#### [Stated task]
Copy out the lines in the entries below, starting with the line that contains "genus: Ciconia" and continuing through the last line of the entries, both ends included.

#### [Entries provided]
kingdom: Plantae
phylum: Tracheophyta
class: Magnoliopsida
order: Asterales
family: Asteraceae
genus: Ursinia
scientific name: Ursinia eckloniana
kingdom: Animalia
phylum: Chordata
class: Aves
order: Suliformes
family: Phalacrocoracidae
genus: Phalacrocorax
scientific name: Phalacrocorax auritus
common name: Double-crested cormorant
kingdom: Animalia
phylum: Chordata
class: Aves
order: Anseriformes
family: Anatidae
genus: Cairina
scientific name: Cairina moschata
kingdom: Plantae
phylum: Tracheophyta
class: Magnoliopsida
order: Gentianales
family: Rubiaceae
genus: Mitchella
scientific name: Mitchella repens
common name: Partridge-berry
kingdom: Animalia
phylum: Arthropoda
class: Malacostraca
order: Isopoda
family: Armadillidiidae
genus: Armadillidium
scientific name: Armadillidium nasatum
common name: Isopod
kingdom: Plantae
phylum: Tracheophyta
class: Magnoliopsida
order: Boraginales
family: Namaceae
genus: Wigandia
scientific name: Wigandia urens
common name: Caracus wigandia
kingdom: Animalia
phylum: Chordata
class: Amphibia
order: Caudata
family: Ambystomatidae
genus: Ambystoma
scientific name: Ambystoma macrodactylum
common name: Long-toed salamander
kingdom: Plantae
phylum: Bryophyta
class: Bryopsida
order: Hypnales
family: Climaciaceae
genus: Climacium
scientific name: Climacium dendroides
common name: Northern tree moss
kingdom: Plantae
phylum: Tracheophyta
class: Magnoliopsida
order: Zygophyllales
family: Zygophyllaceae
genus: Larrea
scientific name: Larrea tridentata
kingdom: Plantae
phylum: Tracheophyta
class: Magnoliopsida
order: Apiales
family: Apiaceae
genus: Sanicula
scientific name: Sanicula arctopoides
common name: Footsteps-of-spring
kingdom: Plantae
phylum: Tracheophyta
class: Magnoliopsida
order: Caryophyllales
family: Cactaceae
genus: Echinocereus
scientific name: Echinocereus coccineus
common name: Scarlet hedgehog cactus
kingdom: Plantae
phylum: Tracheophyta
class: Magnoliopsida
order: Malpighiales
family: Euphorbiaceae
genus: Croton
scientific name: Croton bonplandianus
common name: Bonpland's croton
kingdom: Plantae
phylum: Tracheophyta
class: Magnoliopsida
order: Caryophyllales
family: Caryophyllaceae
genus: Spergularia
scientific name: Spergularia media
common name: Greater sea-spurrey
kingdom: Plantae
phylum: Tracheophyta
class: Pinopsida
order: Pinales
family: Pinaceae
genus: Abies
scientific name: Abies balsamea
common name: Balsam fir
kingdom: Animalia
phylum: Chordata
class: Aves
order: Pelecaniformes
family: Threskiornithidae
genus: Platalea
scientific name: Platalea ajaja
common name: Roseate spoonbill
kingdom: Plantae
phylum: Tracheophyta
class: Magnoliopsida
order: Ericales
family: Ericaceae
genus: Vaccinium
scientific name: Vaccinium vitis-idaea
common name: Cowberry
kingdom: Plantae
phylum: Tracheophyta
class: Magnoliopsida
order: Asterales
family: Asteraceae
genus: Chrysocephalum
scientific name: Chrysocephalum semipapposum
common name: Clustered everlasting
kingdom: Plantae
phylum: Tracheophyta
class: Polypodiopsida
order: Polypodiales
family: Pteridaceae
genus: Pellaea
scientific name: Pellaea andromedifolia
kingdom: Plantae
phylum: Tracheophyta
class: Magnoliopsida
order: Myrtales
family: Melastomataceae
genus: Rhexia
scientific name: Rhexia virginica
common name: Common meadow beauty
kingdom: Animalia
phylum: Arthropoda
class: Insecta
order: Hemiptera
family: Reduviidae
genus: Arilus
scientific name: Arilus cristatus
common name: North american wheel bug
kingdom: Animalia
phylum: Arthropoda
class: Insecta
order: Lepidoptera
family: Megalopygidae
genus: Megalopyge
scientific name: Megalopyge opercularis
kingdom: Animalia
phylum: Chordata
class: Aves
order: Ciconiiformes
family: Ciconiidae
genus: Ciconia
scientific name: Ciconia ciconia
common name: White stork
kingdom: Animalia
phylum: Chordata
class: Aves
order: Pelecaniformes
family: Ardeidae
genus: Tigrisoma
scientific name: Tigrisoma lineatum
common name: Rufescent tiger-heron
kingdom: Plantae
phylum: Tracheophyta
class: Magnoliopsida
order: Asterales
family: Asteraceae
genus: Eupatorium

#### [The response]
genus: Ciconia
scientific name: Ciconia ciconia
common name: White stork
kingdom: Animalia
phylum: Chordata
class: Aves
order: Pelecaniformes
family: Ardeidae
genus: Tigrisoma
scientific name: Tigrisoma lineatum
common name: Rufescent tiger-heron
kingdom: Plantae
phylum: Tracheophyta
class: Magnoliopsida
order: Asterales
family: Asteraceae
genus: Eupatorium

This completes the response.